_Texte de la page_
● ● ● ● ●

Comme l'explique Benoît Paquette : <<L'apparition d'une tumeur dépend de l'accumulation d'un nombre suffisant de mutations, sans regard à la séquence précise d'arrivée de celles-ci.>> Agressives, les cellules cancéreuses font la guerre à l'organe sur lequel elles s'implantent, le détruisant peu à peu.

<<Dans le cas du cancer du sein, le type de tumeur qu'on appelle primaire répond bien aux traitements de chimiothérapie, poursuit le chercheur. Après quelques années d'un premier traitement, il arrive que les cellules cancéreuses réapparaissent. Elles se sont transportées ailleurs dans l'organisme, envahissant et infiltrant les tissus avoisinants. Elles ont créé des métastases. Il devient alors beaucoup plus difficile d'obtenir du succès avec la chimiothérapie.>>

Deux scénarios sont donc possibles pour la cellule cancéreuse. Destruction totale par la chimiothérapie ou réorganisation de son ADN en vue de résister à la chimiothérapie. On se réorganise et on déménage, quoi! <<L'instabilité génomique de la cellule s'installe quand elle a acquis de nouvelles mutations de son ADN. Ce phénotype d'instabilité génomique peut causer sa mort mais peut également renforcer son système de défense, la rendant encore plus difficile à détruire. Nos recherches démontrent que les estrogènes se trouvent parmi les éléments qui stimulent l'instabilité génomique. Au lieu de causer sa mort, l'estrogène rend la cellule plus résistante à la chimiothérapie.>>

Des essais de plus en plus concluants

Le principal composé de l'estrogène est l'estradiol qui est produit principalement par les ovaires. En laboratoire, l'estradiol a démontré sa capacité de stimuler la transformation cellulaire lors d'essais in vitro et in vivo.

<<Les trois autres coupables seraient les métabolites 2-, 4- et 16[[infinity]] hydroxyestrones, ajoute le chercheur. À ce jour, nos recherches démontrent que ces métabolites stimulent l'apparition d'une résistance au méthotréxate dans les cellules cancéreuses du sein.>>

Le chercheur illustre son propos à l'aide de deux boîtes de Petri. À l'intérieur de la première, des cellules cancéreuses humaines traitées avec la chimiothérapie. Difficile de voir quoi que ce soit, toutes les cellules ont été détruites. Dans la seconde boîte, des cellules cancéreuses humaines auxquelles on a ajouté cette fois une certaine quantité de 16[[infinity]] hydroxyestrone ainsi qu'un traitement de chimio. Le résultat est visible : prolifération et résistance d'une certaine quantité de cellules. Juste assez en fait pour causer des dégâts dans l'organisme qui les abrite.

● ● ● ● ●

(Enregistrements du jeu de données)
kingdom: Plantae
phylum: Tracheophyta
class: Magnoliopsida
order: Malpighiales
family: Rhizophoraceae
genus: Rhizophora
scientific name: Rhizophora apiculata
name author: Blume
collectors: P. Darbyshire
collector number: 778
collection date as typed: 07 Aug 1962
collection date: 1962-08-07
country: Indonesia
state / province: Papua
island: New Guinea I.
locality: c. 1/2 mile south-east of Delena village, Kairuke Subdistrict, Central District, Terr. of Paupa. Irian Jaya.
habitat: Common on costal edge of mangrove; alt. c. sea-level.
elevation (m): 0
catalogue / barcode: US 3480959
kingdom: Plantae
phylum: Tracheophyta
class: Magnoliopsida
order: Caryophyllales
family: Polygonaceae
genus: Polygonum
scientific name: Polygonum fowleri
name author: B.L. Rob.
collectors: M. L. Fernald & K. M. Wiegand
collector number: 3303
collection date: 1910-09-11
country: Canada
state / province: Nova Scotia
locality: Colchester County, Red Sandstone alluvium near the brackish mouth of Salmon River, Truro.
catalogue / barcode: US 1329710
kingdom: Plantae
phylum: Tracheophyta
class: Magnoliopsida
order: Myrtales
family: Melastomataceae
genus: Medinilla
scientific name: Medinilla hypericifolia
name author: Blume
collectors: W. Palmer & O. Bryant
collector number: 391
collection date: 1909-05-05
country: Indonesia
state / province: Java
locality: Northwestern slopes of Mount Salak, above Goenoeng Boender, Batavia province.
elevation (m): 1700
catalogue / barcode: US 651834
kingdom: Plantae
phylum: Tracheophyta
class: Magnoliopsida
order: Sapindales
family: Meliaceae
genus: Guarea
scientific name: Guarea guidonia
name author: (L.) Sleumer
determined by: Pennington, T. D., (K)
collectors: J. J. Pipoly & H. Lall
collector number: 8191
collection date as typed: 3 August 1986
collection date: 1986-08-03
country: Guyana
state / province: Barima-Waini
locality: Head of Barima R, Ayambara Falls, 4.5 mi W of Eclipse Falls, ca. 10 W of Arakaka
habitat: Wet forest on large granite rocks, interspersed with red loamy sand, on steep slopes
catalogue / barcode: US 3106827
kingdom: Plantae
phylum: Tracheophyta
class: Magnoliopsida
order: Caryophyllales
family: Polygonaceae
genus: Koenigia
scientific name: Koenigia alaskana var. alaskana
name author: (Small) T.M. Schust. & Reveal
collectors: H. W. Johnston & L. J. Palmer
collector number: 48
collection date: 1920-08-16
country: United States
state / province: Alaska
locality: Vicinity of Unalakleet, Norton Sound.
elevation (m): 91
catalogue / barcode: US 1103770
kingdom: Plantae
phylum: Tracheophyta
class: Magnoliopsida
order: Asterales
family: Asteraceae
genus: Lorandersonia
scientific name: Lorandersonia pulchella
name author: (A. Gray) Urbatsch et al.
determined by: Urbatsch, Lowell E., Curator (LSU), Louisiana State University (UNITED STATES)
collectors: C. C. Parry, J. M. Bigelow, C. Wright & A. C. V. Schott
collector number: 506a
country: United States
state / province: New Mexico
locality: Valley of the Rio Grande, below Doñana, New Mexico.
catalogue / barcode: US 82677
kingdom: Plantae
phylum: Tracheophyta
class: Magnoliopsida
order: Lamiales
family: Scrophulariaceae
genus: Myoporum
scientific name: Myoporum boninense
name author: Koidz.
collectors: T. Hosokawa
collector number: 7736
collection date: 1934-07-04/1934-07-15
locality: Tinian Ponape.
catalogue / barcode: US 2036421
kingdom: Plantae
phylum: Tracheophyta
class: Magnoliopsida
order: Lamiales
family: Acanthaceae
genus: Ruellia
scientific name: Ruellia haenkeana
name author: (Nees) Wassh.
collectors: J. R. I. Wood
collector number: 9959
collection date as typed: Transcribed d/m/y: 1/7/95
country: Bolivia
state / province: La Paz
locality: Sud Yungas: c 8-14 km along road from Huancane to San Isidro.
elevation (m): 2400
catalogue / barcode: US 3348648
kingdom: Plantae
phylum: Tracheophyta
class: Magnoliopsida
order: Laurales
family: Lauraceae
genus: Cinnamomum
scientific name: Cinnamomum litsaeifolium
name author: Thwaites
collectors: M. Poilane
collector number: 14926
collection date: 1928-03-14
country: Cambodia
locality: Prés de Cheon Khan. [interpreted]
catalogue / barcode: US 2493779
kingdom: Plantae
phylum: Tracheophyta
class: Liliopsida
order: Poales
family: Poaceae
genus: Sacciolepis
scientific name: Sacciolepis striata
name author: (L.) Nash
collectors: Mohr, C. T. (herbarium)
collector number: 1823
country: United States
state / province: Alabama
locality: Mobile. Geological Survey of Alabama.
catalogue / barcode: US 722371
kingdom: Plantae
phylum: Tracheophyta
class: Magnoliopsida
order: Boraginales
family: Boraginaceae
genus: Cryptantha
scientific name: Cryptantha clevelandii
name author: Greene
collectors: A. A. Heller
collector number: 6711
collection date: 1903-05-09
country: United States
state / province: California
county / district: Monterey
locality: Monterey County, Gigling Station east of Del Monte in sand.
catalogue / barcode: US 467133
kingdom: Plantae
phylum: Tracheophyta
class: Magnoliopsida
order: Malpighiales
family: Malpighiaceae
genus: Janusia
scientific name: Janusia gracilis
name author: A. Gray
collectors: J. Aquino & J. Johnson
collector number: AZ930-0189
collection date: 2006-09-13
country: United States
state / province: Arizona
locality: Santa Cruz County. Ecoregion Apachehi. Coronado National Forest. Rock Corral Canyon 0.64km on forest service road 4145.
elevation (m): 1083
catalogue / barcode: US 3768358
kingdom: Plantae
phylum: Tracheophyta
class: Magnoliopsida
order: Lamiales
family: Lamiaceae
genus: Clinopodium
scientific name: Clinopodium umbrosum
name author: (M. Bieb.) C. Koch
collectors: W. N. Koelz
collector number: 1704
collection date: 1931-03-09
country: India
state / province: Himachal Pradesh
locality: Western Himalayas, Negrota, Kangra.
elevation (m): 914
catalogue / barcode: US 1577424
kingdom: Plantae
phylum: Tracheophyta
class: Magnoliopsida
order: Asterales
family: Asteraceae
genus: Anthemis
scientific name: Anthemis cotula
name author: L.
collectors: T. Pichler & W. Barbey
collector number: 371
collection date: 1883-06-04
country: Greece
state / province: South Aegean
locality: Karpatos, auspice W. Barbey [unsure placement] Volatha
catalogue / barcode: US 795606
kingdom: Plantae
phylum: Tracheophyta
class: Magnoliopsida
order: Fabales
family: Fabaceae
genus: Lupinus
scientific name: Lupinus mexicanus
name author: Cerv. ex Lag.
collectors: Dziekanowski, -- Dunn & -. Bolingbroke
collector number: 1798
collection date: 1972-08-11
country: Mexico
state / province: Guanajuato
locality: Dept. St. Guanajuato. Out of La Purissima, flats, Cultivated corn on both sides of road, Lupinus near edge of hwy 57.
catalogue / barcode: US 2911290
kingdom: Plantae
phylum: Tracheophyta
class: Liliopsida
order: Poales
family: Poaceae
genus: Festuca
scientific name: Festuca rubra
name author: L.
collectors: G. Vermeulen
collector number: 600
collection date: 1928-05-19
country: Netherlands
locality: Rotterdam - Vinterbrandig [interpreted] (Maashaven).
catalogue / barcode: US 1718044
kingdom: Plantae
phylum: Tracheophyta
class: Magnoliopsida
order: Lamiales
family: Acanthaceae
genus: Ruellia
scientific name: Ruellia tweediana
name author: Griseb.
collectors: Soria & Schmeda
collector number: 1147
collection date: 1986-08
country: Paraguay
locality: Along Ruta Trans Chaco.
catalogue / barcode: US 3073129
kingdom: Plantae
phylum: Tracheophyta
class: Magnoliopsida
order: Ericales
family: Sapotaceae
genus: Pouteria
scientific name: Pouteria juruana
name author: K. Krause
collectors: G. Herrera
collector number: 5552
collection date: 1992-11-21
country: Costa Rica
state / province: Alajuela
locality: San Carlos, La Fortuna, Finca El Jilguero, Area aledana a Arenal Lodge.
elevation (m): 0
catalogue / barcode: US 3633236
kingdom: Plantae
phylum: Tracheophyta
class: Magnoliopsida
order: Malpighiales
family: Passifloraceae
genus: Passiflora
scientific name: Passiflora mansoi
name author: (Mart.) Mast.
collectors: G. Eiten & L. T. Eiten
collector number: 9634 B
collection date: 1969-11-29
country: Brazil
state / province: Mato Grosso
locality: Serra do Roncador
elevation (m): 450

● ● ● ● ●

_Consigne_
Traduisez en anglais cette phrase du texte sur le cancer du sein : « Le principal composé de l'estrogène est l'estradiol qui est produit principalement par les ovaires. »

_Zone de réponse_
The main compound of estrogen is estradiol, which is produced mainly by the ovaries.